Yeah, I looked at some of those sites already, and that was my
impression too, that the instructions aren't easy to count. It
doesn't help that Intel and AMD have their own extensions, either.

But it goes to show why the age of compilers is well and truly upon
us, there's no human way to keep track of these machine language
instructions. Compilers just use a subset, and just repeat those
instructions over and over again.

Yousuf Khan


Actually, even the compiler writers are getting
tired of the expanding instruction set. (I read
a rant on the topic.) Intel can make new instructions
faster than those guys can find a use for them.

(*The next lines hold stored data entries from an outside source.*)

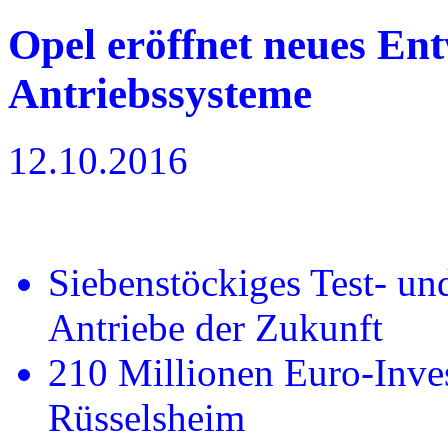
Opel eröffnet neues En
Antriebssysteme
12.10.2016
Siebenstöckiges Test- un
Antriebe der Zukunft
210 Millionen Euro-Inv
Rüsselsheim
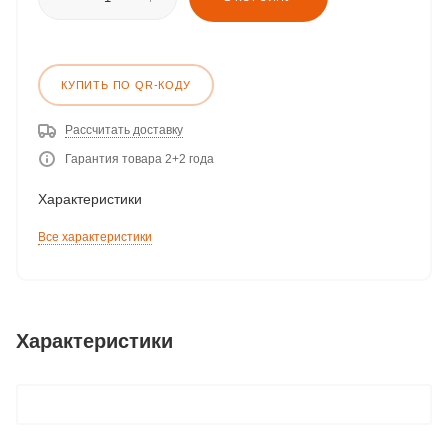
КУПИТЬ ПО QR-КОДУ
Рассчитать доставку
Гарантия товара 2+2 года
Характеристики
Все характеристики
Характеристики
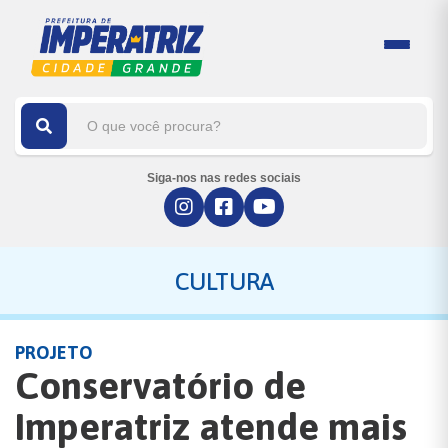
Siga-nos nas redes sociais
CULTURA
PROJETO
Conservatório de
Imperatriz atende mais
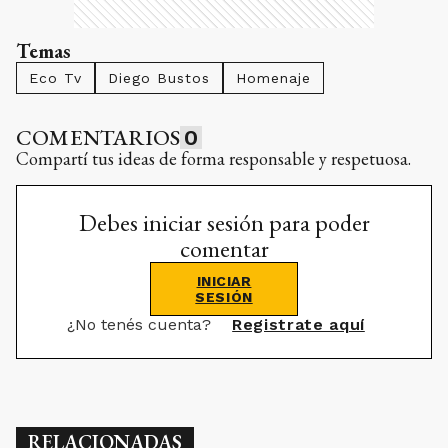
Temas
Eco Tv
Diego Bustos
Homenaje
COMENTARIOS
0
Compartí tus ideas de forma responsable y respetuosa.
Debes iniciar sesión para poder
comentar
INICIAR
SESIÓN
¿No tenés cuenta?
Registrate aquí
RELACIONADAS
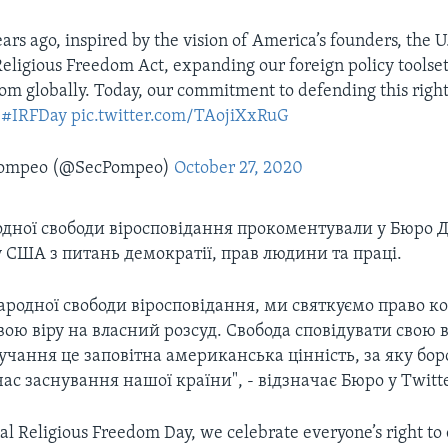
rs ago, inspired by the vision of America’s founders, the U
Religious Freedom Act, expanding our foreign policy toolse
dom globally. Today, our commitment to defending this righ
.
#IRFDay
pic.twitter.com/TAojiXxRuG
Pompeo (@SecPompeo)
October 27, 2020
дної свободи віросповідання прокоментували у Бюро 
 США з питань демократії, прав людини та праці.
ародної свободи віросповідання, ми святкуємо право к
вою віру на власний розсуд. Свобода сповідувати свою в
учання це заповітна американська цінність, за яку бо
ас заснування нашої країни", - відзначає Бюро у Twitte
al Religious Freedom Day, we celebrate everyone’s right to 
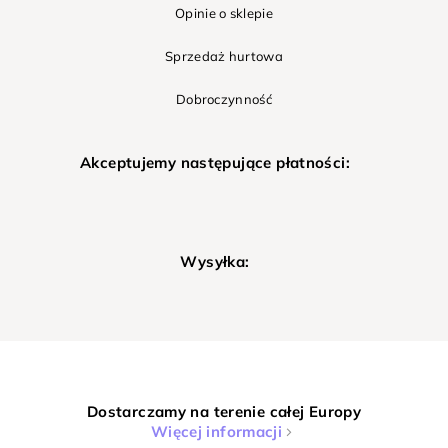
Opinie o sklepie
Sprzedaż hurtowa
Dobroczynność
Akceptujemy następujące płatności:
Wysyłka:
Dostarczamy na terenie całej Europy
Więcej informacji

At one time, a compiler would issue instructions
from about 30% of the instruction set. It would mean
a compiled program would never emit the other 70% of
them. But a person writing assembler code, would
have access to all of them, at least, as long as
the mnemonic existed in the assembler.


And was somehow accessible to the mind of the programmer :-)

I worked on a couple of 8 bit micros, and at the
time, you could get a fold-out card (about a foot long,
double sided), with all the instructions on it. And
that's what we'd use as a quick reference when picking
instructions. You can't do that now, because the
fold-out card would be a hundred feet long. It
was a sign you were a "real programmer", when the
local rep gave you your fold-out card :-) LOL.


Paul


In my assembly language days, the fold-out card was pretty damn small
:-)

I remember writing some code to move a block of memory in 286 (I think)
days, and later I realized how badly I had set it up. I didn't take
proper advantage of the way the 20-bit addressing worked[1], so I made
the call unusual and the code klutzy. I required the caller to address
memory to the byte level, i.e., all 20 bits, instead of to the
high-order 16 bits. Flexible but silly.

[1] Because I didn't fully understand the usage conventions yet.